_Exercise brief_:
Leave every image behind and restate the data word for word.

════════════════

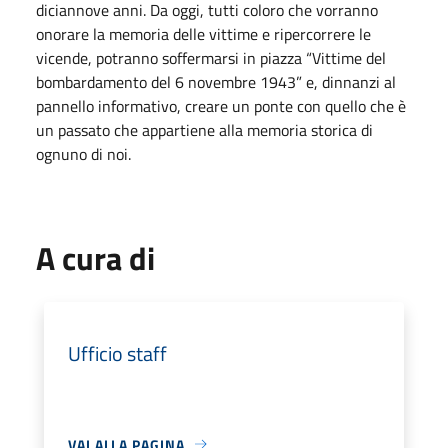
diciannove anni. Da oggi, tutti coloro che vorranno
onorare la memoria delle vittime e ripercorrere le
vicende, potranno soffermarsi in piazza “Vittime del
bombardamento del 6 novembre 1943” e, dinnanzi al
pannello informativo, creare un ponte con quello che è
un passato che appartiene alla memoria storica di
ognuno di noi.
A cura di
Ufficio staff
VAI ALLA PAGINA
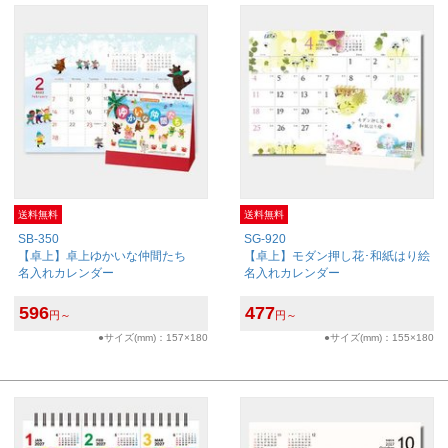
送料無料
送料無料
SB-350
SG-920
【卓上】卓上ゆかいな仲間たち
【卓上】モダン押し花･和紙はり絵
名入れカレンダー
名入れカレンダー
596
477
円～
円～
●サイズ(mm)：157×180
●サイズ(mm)：155×180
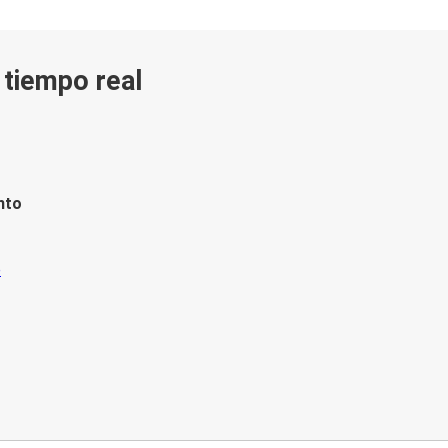
n tiempo real
nto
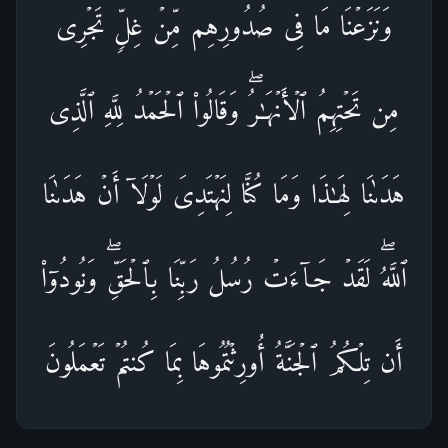
وَنَزَعۡنَا مَا فِی صُدُورِهِم مِّنۡ غِلࣲّ تَجۡرِی
مِن تَحۡتِهِمُ ٱلۡأَنۡهَـٰرُۖ وَقَالُوا۟ ٱلۡحَمۡدُ لِلَّهِ ٱلَّذِی
هَدَىٰنَا لِهَـٰذَا وَمَا كُنَّا لِنَهۡتَدِیَ لَوۡلَاۤ أَنۡ هَدَىٰنَا
ٱللَّهُۖ لَقَدۡ جَاۤءَتۡ رُسُلُ رَبِّنَا بِٱلۡحَقِّۖ وَنُودُوۤا۟
أَن تِلۡكُمُ ٱلۡجَنَّةُ أُورِثۡتُمُوهَا بِمَا كُنتُمۡ تَعۡمَلُونَ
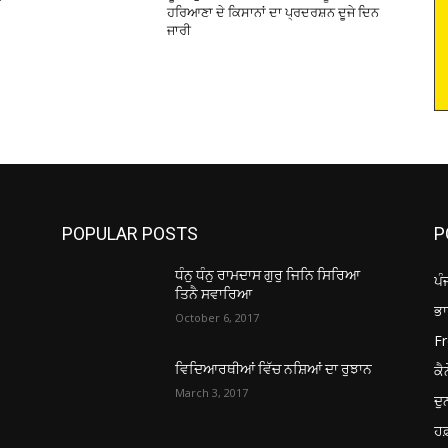
ਹਰਿਆਣਾ ਦੇ ਕਿਸਾਨਾਂ ਦਾ ਪ੍ਰਦਰਸ਼ਨ ਦੂਜੇ ਦਿਨ
ਜਾਰੀ
POPULAR POSTS
P
ਧੰਨੁ ਧੰਨੁ ਰਾਮਦਾਸ ਗੁਰੁ ਜਿਨਿ ਸਿਰਿਆ
ਪੰ
ਤਿਨੈ ਸਵਾਰਿਆ
ਭ
October 6, 2017
Fr
ਕੈ
ਵਿਦਿਆਰਥੀਆਂ ਵਿੱਚ ਨਸ਼ਿਆਂ ਦਾ ਰੁਝਾਨ
March 3, 2017
ਦ
ਹਫ਼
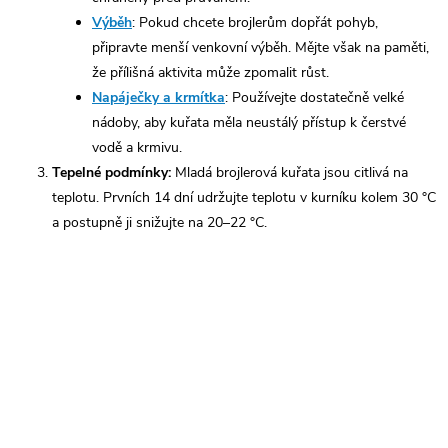
Výběh
: Pokud chcete brojlerům dopřát pohyb,
připravte menší venkovní výběh. Mějte však na paměti,
že přílišná aktivita může zpomalit růst.
Napáječky a krmítka
: Používejte dostatečně velké
nádoby, aby kuřata měla neustálý přístup k čerstvé
vodě a krmivu.
Tepelné podmínky:
Mladá brojlerová kuřata jsou citlivá na
teplotu. Prvních 14 dní udržujte teplotu v kurníku kolem 30 °C
a postupně ji snižujte na 20–22 °C.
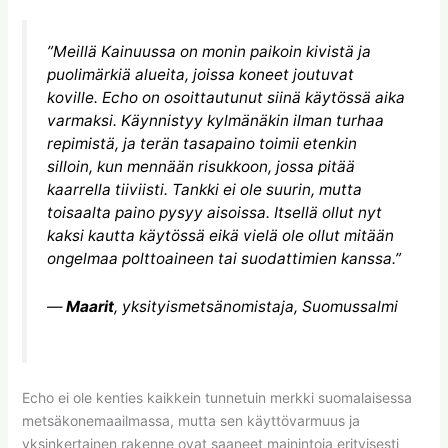
”Meillä Kainuussa on monin paikoin kivistä ja
puolimärkiä alueita, joissa koneet joutuvat
koville. Echo on osoittautunut siinä käytössä aika
varmaksi. Käynnistyy kylmänäkin ilman turhaa
repimistä, ja terän tasapaino toimii etenkin
silloin, kun mennään risukkoon, jossa pitää
kaarrella tiiviisti. Tankki ei ole suurin, mutta
toisaalta paino pysyy aisoissa. Itsellä ollut nyt
kaksi kautta käytössä eikä vielä ole ollut mitään
ongelmaa polttoaineen tai suodattimien kanssa.”
—
Maarit
, yksityismetsänomistaja, Suomussalmi
Echo ei ole kenties kaikkein tunnetuin merkki suomalaisessa
metsäkonemaailmassa, mutta sen käyttövarmuus ja
yksinkertainen rakenne ovat saaneet mainintoja erityisesti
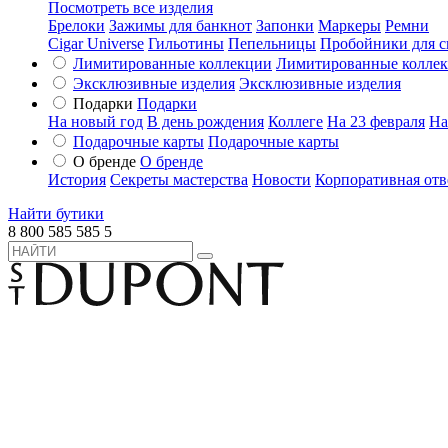
Посмотреть все изделия
Брелоки
Зажимы для банкнот
Запонки
Маркеры
Ремни
Cigar Universe
Гильотины
Пепельницы
Пробойники для с
Лимитированные коллекции
Лимитированные колле
Эксклюзивные изделия
Эксклюзивные изделия
Подарки
Подарки
На новый год
В день рождения
Коллеге
На 23 февраля
На
Подарочные карты
Подарочные карты
О бренде
О бренде
История
Секреты мастерства
Новости
Корпоративная отв
Найти бутики
8 800 585 585 5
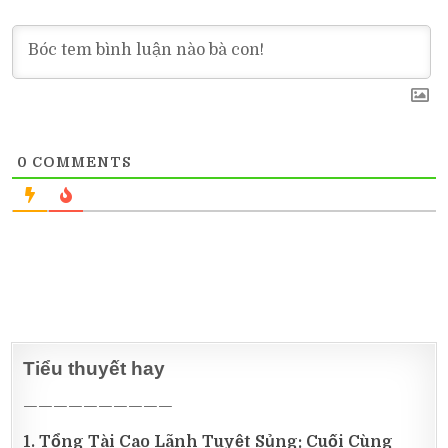
0
COMMENTS
Tiểu thuyết hay
——————————
1. Tổng Tài Cao Lãnh Tuyệt Sủng: Cuối Cùng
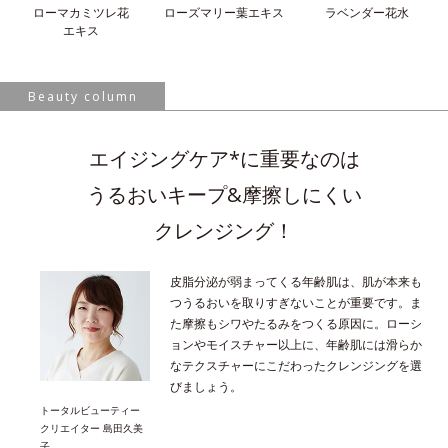
ローマカミツレ花
ローズマリー葉
エキス
ラベンダー花水
エキス
Beauty column
エイジングケア*に重要なのは
うるおいキープ&摩擦しにくい
クレンジング！
皮脂分泌が弱まってくる年齢肌は、肌が本来も
つうるおいを取りすぎないことが重要です。ま
た摩擦もシワやたるみをつくる原因に。ローシ
ョンやモイスチャー以上に、年齢肌には滑らか
なテクスチャーにこだわったクレンジングを選
びましょう。
トータルビューティー
クリエイター 島田久美
子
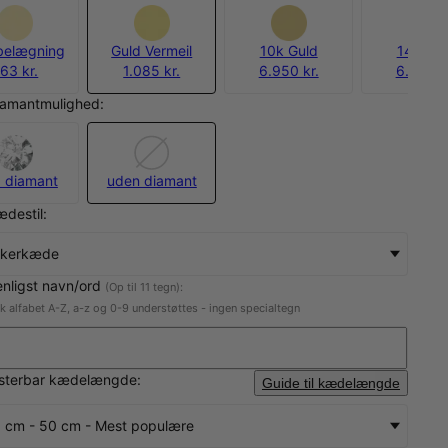
belægning
Guld Vermeil
10k Guld
14k Gul
63 kr.
1.085 kr.
6.950 kr.
6.950 k
iamantmulighed:
 diamant
uden diamant
destil:
nkerkæde
enligst navn/ord
(Op til 11 tegn):
sk alfabet A-Z, a-z og 0-9 understøttes - ingen specialtegn
usterbar kædelængde:
Guide til kædelængde
 cm - 50 cm - Mest populære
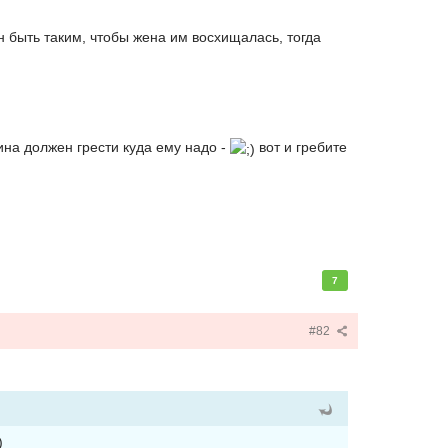
ен быть таким, чтобы жена им восхищалась, тогда
ина должен грести куда ему надо -
вот и гребите
7
#82
)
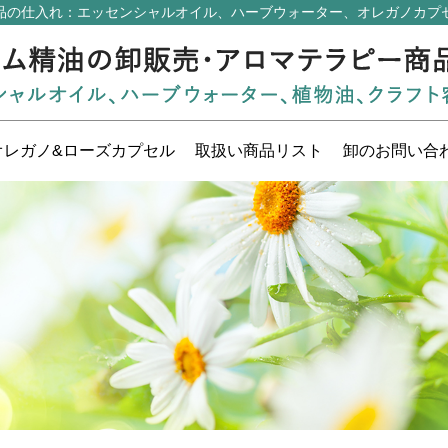
品の仕入れ
：エッセンシャルオイル、ハーブウォーター、オレガノカプ
オレガノ&ローズ
カプセル
取扱い
商品リスト
卸の
お問い合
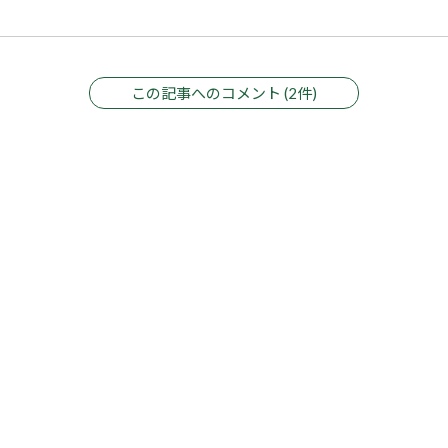
この記事へのコメント (2件)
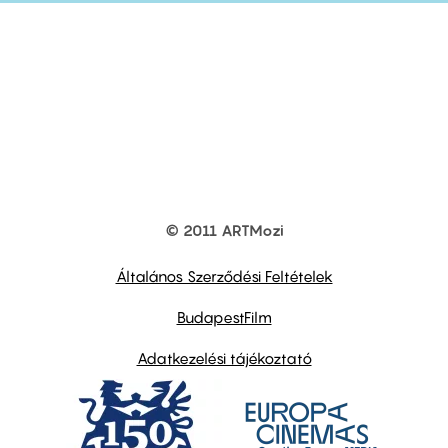
© 2011 ARTMozi
Footer
other
links
Általános Szerződési Feltételek
BudapestFilm
Adatkezelési tájékoztató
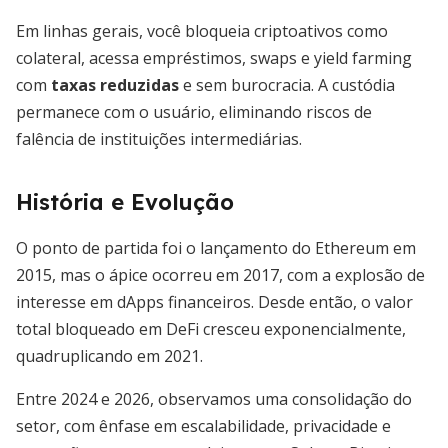
Em linhas gerais, você bloqueia criptoativos como
colateral, acessa empréstimos, swaps e yield farming
com
taxas reduzidas
e sem burocracia. A custódia
permanece com o usuário, eliminando riscos de
falência de instituições intermediárias.
História e Evolução
O ponto de partida foi o lançamento do Ethereum em
2015, mas o ápice ocorreu em 2017, com a explosão de
interesse em dApps financeiros. Desde então, o valor
total bloqueado em DeFi cresceu exponencialmente,
quadruplicando em 2021.
Entre 2024 e 2026, observamos uma consolidação do
setor, com ênfase em escalabilidade, privacidade e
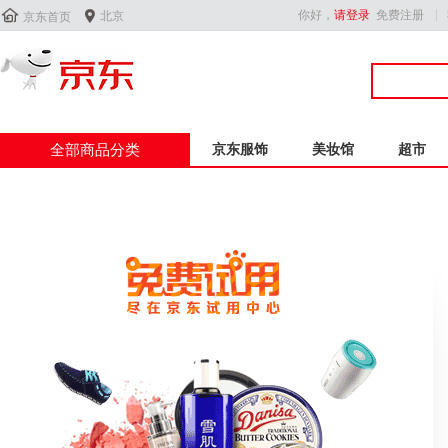


你好，
请登录
免费注册
北京
京东首页
全部商品分类
京东服饰
美妆馆
超市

════════════════

_Solved problem_:
diciannove anni. Da oggi, tutti coloro che vorranno
onorare la memoria delle vittime e ripercorrere le
vicende, potranno soffermarsi in piazza “Vittime del
bombardamento del 6 novembre 1943” e, dinnanzi al
pannello informativo, creare un ponte con quello che è
un passato che appartiene alla memoria storica di
ognuno di noi.
A cura di
Ufficio staff
VAI ALLA PAGINA
送料無料
送料無料
SB-350
SG-920
【卓上】卓上ゆかいな仲間たち
【卓上】モダン押し花･和紙はり絵
名入れカレンダー
名入れカレンダー
596
477
円～
円～
●サイズ(mm)：157×180
●サイズ(mm)：155×180
n tiempo real
nto
وَنَزَعۡنَا مَا فِی صُدُورِهِم مِّنۡ غِلࣲّ تَجۡرِی
مِن تَحۡتِهِمُ ٱلۡأَنۡهَـٰرُۖ وَقَالُوا۟ ٱلۡحَمۡدُ لِلَّهِ ٱلَّذِی
هَدَىٰنَا لِهَـٰذَا وَمَا كُنَّا لِنَهۡتَدِیَ لَوۡلَاۤ أَنۡ هَدَىٰنَا
ٱللَّهُۖ لَقَدۡ جَاۤءَتۡ رُسُلُ رَبِّنَا بِٱلۡحَقِّۖ وَنُودُوۤا۟
أَن تِلۡكُمُ ٱلۡجَنَّةُ أُورِثۡتُمُوهَا بِمَا كُنتُمۡ تَعۡمَلُونَ
ਹਰਿਆਣਾ ਦੇ ਕਿਸਾਨਾਂ ਦਾ ਪ੍ਰਦਰਸ਼ਨ ਦੂਜੇ ਦਿਨ
ਜਾਰੀ
POPULAR POSTS
P
ਧੰਨੁ ਧੰਨੁ ਰਾਮਦਾਸ ਗੁਰੁ ਜਿਨਿ ਸਿਰਿਆ
ਪੰ
ਤਿਨੈ ਸਵਾਰਿਆ
ਭ
October 6, 2017
Fr
ਕੈ
ਵਿਦਿਆਰਥੀਆਂ ਵਿੱਚ ਨਸ਼ਿਆਂ ਦਾ ਰੁਝਾਨ
March 3, 2017
ਦ
ਹਫ਼
Výběh
: Pokud chcete brojlerům dopřát pohyb,
připravte menší venkovní výběh. Mějte však na paměti,
že přílišná aktivita může zpomalit růst.
Napáječky a krmítka
: Používejte dostatečně velké
nádoby, aby kuřata měla neustálý přístup k čerstvé
vodě a krmivu.
Tepelné podmínky:
Mladá brojlerová kuřata jsou citlivá na
teplotu. Prvních 14 dní udržujte teplotu v kurníku kolem 30 °C
a postupně ji snižujte na 20–22 °C.
”Meillä Kainuussa on monin paikoin kivistä ja
puolimärkiä alueita, joissa koneet joutuvat
koville. Echo on osoittautunut siinä käytössä aika
varmaksi. Käynnistyy kylmänäkin ilman turhaa
repimistä, ja terän tasapaino toimii etenkin
silloin, kun mennään risukkoon, jossa pitää
kaarrella tiiviisti. Tankki ei ole suurin, mutta
toisaalta paino pysyy aisoissa. Itsellä ollut nyt
kaksi kautta käytössä eikä vielä ole ollut mitään
ongelmaa polttoaineen tai suodattimien kanssa.”
—
Maarit
, yksityismetsänomistaja, Suomussalmi
Echo ei ole kenties kaikkein tunnetuin merkki suomalaisessa
metsäkonemaailmassa, mutta sen käyttövarmuus ja
yksinkertainen rakenne ovat saaneet mainintoja erityisesti
Посмотреть все изделия
Брелоки
Зажимы для банкнот
Запонки
Маркеры
Ремни
Cigar Universe
Гильотины
Пепельницы
Пробойники для с
Лимитированные коллекции
Лимитированные колле
Эксклюзивные изделия
Эксклюзивные изделия
Подарки
Подарки
На новый год
В день рождения
Коллеге
На 23 февраля
На
Подарочные карты
Подарочные карты
О бренде
О бренде
История
Секреты мастерства
Новости
Корпоративная отв
Найти бутики
8 800 585 585 5
0
COMMENTS
Tiểu thuyết hay
——————————
1. Tổng Tài Cao Lãnh Tuyệt Sủng: Cuối Cùng
ローマカミツレ花
ローズマリー葉
エキス
ラベンダー花水
エキス
Beauty column
エイジングケア*に重要なのは
うるおいキープ&摩擦しにくい
クレンジング！
皮脂分泌が弱まってくる年齢肌は、肌が本来も
つうるおいを取りすぎないことが重要です。ま
た摩擦もシワやたるみをつくる原因に。ローシ
ョンやモイスチャー以上に、年齢肌には滑らか
なテクスチャーにこだわったクレンジングを選
びましょう。
トータルビューティー
クリエイター 島田久美
子
belægning
Guld Vermeil
10k Guld
14k Gul
63 kr.
1.085 kr.
6.950 kr.
6.950 k
iamantmulighed:
 diamant
uden diamant
destil:
nkerkæde
enligst navn/ord
(Op til 11 tegn):
sk alfabet A-Z, a-z og 0-9 understøttes - ingen specialtegn
usterbar kædelængde:
Guide til kædelængde
 cm - 50 cm - Mest populære
ен быть таким, чтобы жена им восхищалась, тогда
ина должен грести куда ему надо -
вот и гребите
7
#82
)
品の仕入れ
：エッセンシャルオイル、ハーブウォーター、オレガノカプ
オレガノ&ローズ
カプセル
取扱い
商品リスト
卸の
お問い合
この記事へのコメント (2件)
© 2011 ARTMozi
Footer
other
links
Általános Szerződési Feltételek
BudapestFilm
Adatkezelési tájékoztató
Em linhas gerais, você bloqueia criptoativos como
colateral, acessa empréstimos, swaps e yield farming
com
taxas reduzidas
e sem burocracia. A custódia
permanece com o usuário, eliminando riscos de
falência de instituições intermediárias.
História e Evolução
O ponto de partida foi o lançamento do Ethereum em
2015, mas o ápice ocorreu em 2017, com a explosão de
interesse em dApps financeiros. Desde então, o valor
total bloqueado em DeFi cresceu exponencialmente,
quadruplicando em 2021.
Entre 2024 e 2026, observamos uma consolidação do
setor, com ênfase em escalabilidade, privacidade e


你好，
请登录
免费注册
北京
京东首页
全部商品分类
京东服饰
美妆馆
超市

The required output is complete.